WHAT THE EXERCISE ASKS
Copy out the records word for word, from the start through the line containing "var sketch = newSketch(context, id", including that line.

AVAILABLE DATA
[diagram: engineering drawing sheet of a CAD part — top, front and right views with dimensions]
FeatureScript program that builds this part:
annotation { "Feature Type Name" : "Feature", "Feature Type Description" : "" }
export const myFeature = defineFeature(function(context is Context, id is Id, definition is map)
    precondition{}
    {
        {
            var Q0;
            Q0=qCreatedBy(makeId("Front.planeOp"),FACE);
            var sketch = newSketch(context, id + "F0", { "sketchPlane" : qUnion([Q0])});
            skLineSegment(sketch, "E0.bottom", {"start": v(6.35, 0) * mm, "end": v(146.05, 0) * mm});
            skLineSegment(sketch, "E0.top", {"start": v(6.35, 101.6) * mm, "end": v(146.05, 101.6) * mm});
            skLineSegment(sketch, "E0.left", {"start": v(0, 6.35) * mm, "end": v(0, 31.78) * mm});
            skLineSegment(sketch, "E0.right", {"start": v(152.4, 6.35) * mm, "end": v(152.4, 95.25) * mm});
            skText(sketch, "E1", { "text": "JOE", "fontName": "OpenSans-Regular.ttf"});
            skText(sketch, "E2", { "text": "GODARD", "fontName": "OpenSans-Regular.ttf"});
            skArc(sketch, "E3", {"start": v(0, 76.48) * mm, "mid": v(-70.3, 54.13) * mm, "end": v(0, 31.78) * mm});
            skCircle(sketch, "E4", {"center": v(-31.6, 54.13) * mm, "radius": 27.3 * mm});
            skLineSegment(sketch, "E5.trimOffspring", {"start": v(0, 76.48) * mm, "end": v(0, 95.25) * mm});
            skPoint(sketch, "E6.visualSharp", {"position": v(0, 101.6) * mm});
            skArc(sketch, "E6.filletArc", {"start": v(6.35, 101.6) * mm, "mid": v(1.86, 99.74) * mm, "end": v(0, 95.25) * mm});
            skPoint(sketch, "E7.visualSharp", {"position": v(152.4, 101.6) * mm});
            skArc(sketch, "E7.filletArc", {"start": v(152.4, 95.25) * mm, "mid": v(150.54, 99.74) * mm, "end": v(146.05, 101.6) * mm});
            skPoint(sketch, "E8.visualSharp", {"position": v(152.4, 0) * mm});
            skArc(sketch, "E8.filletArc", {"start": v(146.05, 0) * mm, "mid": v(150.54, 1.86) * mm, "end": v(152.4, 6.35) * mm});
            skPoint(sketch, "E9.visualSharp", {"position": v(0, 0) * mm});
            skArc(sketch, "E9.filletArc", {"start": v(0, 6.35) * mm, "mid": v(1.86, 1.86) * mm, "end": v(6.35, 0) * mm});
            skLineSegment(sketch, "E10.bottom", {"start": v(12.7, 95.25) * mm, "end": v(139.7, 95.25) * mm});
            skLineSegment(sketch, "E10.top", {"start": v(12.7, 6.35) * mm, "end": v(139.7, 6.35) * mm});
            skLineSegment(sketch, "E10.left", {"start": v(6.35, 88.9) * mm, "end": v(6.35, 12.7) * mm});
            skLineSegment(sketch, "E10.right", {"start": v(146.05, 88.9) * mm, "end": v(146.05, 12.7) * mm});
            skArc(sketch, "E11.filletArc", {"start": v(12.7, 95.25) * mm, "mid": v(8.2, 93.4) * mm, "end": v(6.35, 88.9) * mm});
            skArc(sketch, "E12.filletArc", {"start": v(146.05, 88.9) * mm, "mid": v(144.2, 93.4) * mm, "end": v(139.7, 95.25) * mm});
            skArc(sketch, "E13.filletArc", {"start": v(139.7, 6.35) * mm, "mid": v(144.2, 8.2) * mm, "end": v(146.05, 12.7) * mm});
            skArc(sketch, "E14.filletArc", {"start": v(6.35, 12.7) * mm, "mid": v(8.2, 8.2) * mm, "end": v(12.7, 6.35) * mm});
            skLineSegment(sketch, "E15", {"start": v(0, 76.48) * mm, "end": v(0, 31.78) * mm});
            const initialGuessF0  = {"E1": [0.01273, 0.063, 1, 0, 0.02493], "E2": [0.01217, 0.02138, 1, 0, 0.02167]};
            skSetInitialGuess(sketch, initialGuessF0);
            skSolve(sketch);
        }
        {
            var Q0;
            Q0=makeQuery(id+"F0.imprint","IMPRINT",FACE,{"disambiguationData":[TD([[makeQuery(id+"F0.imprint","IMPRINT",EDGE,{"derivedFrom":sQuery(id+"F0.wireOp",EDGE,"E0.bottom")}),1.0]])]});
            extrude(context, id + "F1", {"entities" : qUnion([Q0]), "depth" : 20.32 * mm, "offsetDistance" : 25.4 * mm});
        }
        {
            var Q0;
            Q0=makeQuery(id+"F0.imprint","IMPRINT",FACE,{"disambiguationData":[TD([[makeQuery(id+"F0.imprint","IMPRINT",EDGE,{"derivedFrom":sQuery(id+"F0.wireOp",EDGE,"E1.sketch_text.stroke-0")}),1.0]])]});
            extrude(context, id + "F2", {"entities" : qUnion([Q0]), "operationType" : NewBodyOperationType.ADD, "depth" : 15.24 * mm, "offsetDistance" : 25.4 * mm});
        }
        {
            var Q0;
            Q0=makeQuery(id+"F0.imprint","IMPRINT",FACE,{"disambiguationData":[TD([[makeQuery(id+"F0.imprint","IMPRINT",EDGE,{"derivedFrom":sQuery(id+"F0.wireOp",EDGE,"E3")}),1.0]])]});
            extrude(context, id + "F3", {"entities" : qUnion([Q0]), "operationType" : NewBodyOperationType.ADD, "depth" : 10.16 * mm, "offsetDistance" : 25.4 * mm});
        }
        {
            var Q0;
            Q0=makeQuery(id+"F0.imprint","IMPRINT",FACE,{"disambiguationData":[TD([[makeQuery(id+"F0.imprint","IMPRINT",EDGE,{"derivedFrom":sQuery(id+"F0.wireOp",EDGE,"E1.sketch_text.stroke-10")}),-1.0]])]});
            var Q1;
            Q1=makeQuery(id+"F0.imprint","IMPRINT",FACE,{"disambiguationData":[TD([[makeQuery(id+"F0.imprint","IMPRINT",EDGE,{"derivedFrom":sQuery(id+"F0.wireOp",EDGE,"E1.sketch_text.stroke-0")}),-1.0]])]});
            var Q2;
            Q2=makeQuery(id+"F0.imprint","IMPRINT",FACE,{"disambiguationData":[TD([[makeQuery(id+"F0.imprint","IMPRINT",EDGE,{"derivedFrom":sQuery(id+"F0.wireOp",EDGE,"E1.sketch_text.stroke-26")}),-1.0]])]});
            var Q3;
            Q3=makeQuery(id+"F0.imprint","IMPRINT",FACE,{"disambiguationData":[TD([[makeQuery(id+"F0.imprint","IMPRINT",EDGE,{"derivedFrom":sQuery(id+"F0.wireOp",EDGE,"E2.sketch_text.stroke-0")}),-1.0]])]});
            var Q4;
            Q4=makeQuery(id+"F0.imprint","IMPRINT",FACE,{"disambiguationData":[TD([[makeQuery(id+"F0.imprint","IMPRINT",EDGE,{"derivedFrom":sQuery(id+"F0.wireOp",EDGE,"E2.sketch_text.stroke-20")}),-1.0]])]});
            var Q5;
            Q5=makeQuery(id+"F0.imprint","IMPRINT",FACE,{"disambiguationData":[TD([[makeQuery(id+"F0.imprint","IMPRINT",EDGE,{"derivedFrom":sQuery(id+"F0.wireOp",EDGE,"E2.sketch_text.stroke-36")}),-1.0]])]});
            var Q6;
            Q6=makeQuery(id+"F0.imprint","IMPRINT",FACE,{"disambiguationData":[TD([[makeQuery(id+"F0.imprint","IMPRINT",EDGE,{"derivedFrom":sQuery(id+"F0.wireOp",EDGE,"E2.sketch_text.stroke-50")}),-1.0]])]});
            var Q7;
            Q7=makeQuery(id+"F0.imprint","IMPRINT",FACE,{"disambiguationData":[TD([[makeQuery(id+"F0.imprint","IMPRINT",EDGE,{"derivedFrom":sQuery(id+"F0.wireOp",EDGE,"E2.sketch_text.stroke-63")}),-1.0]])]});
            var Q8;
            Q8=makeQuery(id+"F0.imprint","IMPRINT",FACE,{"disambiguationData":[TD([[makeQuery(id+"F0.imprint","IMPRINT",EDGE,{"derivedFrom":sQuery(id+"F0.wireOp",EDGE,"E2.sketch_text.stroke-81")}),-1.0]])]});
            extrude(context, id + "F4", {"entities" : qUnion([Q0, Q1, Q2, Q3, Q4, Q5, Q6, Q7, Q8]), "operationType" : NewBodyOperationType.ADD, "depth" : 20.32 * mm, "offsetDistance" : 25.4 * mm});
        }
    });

SOLUTION TO THE EXERCISE
[diagram: engineering drawing sheet of a CAD part — top, front and right views with dimensions]
FeatureScript program that builds this part:
annotation { "Feature Type Name" : "Feature", "Feature Type Description" : "" }
export const myFeature = defineFeature(function(context is Context, id is Id, definition is map)
    precondition{}
    {
        {
            var Q0;
            Q0=qCreatedBy(makeId("Front.planeOp"),FACE);
            var sketch = newSketch(context, id + "F0", { "sketchPlane" : qUnion([Q0])});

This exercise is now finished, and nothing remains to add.